Brent futures for May climbed $1.43, marking a 1.75 percent rise, to settle at $83.34 a barrel by midday GMT. The April contract for Brent closed on the previous day at $83.62 a barrel. Meanwhile, U.S. West Texas Intermediate (WTI) for April ascended by $1.54, or 1.97 percent, reaching $79.80 a barrel. This uptrend positions WTI for a 4.3-percent weekly increase, while Brent is poised for a 2.1-percent rise compared to last week’s closing price.
The oil market’s focus is squarely on OPEC+ and its forthcoming decision on whether to extend the voluntary production cuts that have been in place. Analysts suggest that maintaining these cuts through the end of the year would send a strong, positive signal to the market. However, an extension merely into the second quarter might not significantly impact prices as it may already be anticipated by investors.
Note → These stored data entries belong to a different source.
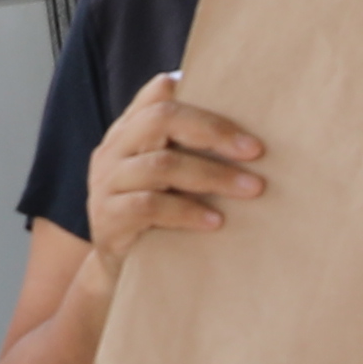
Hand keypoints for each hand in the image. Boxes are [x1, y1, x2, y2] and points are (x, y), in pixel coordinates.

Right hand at [76, 70, 264, 260]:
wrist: (118, 270)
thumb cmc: (156, 217)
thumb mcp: (170, 179)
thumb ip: (190, 150)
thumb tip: (251, 134)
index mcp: (129, 131)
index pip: (158, 96)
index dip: (198, 93)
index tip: (245, 105)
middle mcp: (114, 150)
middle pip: (161, 119)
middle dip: (213, 132)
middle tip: (256, 150)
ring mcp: (106, 182)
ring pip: (162, 165)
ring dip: (213, 176)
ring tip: (251, 189)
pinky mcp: (108, 217)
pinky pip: (149, 206)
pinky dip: (188, 212)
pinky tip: (216, 221)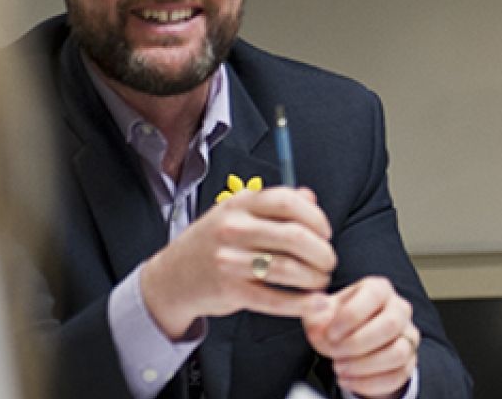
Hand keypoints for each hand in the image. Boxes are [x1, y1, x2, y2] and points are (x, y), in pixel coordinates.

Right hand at [139, 187, 336, 336]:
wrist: (172, 277)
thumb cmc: (211, 243)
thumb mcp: (236, 212)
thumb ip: (274, 204)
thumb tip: (310, 198)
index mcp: (239, 204)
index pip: (287, 201)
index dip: (316, 217)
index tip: (326, 233)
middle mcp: (234, 228)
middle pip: (294, 236)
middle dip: (322, 252)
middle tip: (329, 261)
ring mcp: (230, 260)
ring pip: (287, 268)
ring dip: (314, 277)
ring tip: (321, 281)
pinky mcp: (230, 290)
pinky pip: (274, 299)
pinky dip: (300, 304)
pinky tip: (315, 304)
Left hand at [302, 276, 418, 398]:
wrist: (350, 343)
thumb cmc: (338, 323)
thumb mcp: (322, 313)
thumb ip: (315, 312)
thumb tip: (316, 309)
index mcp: (379, 289)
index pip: (373, 295)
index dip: (350, 316)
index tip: (331, 332)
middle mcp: (399, 309)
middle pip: (390, 325)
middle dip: (357, 344)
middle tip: (335, 353)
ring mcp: (408, 336)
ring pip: (397, 353)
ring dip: (364, 366)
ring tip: (340, 368)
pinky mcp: (408, 361)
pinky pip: (397, 376)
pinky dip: (369, 383)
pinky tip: (349, 381)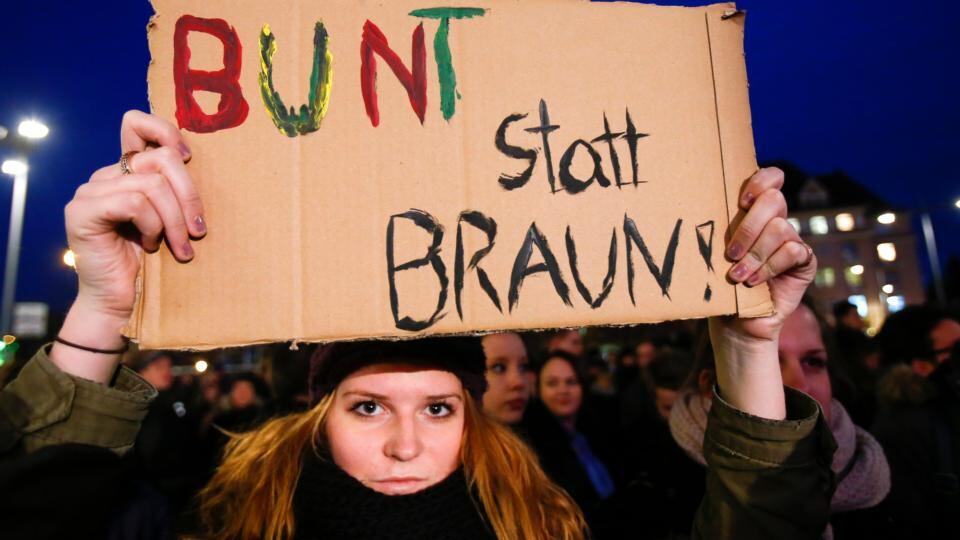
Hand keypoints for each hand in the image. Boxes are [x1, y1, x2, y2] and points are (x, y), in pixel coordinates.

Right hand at [52, 111, 203, 382]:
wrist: (122, 302)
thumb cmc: (154, 264)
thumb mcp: (173, 219)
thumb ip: (177, 190)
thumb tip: (201, 164)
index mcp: (126, 172)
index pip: (136, 124)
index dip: (165, 131)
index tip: (190, 158)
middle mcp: (106, 176)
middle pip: (159, 158)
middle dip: (189, 195)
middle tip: (198, 231)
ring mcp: (91, 191)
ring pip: (151, 183)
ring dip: (175, 220)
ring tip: (180, 248)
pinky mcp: (83, 211)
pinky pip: (134, 202)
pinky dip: (152, 225)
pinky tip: (151, 246)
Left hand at [712, 167, 816, 343]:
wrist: (734, 320)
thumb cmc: (718, 283)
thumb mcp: (712, 252)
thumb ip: (716, 227)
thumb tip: (693, 206)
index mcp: (754, 211)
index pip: (770, 178)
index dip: (761, 181)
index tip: (741, 203)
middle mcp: (776, 221)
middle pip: (774, 200)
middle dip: (748, 227)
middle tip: (730, 253)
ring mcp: (792, 240)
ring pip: (779, 228)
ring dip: (755, 255)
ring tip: (737, 275)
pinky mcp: (804, 261)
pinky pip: (793, 251)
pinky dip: (770, 267)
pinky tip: (753, 282)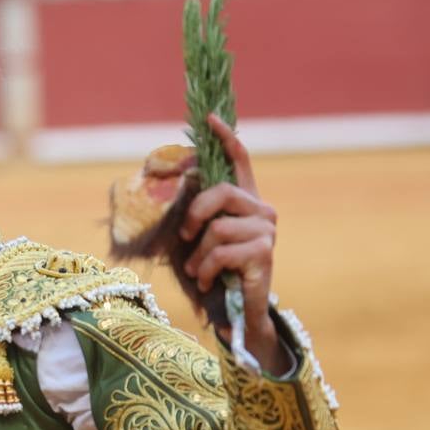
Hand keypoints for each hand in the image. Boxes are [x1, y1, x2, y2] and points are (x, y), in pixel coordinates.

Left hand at [177, 115, 286, 373]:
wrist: (239, 312)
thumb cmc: (216, 273)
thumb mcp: (198, 240)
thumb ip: (191, 215)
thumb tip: (163, 187)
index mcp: (245, 201)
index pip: (239, 160)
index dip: (225, 138)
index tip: (209, 117)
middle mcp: (261, 210)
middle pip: (219, 192)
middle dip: (193, 215)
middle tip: (185, 239)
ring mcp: (266, 230)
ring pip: (215, 228)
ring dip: (198, 256)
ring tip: (199, 272)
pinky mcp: (264, 252)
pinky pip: (220, 252)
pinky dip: (205, 270)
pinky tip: (208, 282)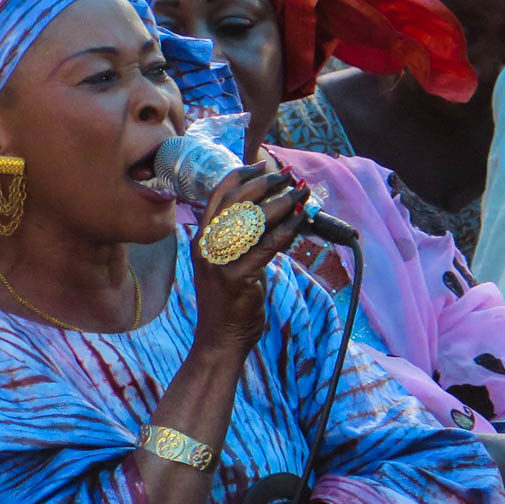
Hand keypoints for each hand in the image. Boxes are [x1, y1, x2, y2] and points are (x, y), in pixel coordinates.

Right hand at [191, 163, 309, 356]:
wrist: (219, 339)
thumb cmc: (227, 302)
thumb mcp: (225, 263)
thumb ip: (239, 239)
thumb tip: (270, 213)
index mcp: (201, 238)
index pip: (217, 195)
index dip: (240, 175)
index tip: (263, 165)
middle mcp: (206, 245)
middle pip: (235, 200)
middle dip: (265, 183)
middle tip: (289, 177)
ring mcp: (219, 261)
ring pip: (254, 220)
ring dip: (283, 202)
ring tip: (303, 193)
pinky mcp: (237, 277)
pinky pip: (267, 245)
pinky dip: (288, 229)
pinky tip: (302, 220)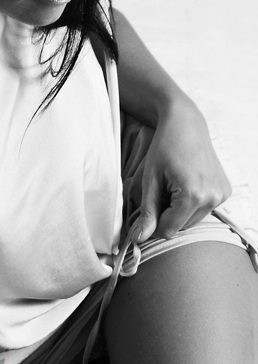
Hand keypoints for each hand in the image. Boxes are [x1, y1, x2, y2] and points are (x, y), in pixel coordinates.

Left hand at [130, 99, 232, 242]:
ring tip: (171, 186)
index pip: (168, 230)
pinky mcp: (225, 191)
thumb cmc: (164, 147)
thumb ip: (147, 212)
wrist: (185, 123)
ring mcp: (221, 194)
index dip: (152, 224)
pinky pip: (203, 209)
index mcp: (192, 196)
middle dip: (166, 216)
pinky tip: (184, 183)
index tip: (144, 213)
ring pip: (192, 220)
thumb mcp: (150, 179)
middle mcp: (212, 198)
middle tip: (158, 192)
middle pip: (181, 226)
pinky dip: (191, 204)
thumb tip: (138, 240)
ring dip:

The Organization of the Petroleum Exporting Countries (OPEC) reportedly pumped 26.42 million barrels per day in February, an increase from January. Market optimism is also buoyed by expectations that Saudi Arabia will maintain stable crude prices for its Asian customers in April, mirroring March levels.
On the demand side, concerns are evident with Chinese manufacturing activity contracting for the fifth consecutive month in February. Additionally, the Eurozone witnessed a dip in inflation in February, slightly missing analysts’ expectations. In contrast, the U.S. saw its personal consumption expenditures index for January align with economic forecasts, fueling speculation of a potential interest rate cut in June.
This complex interplay of supply decisions, economic indicators, and geopolitical factors continues to shape the global oil market, highlighting the intricate balance between production policies and demand dynamics.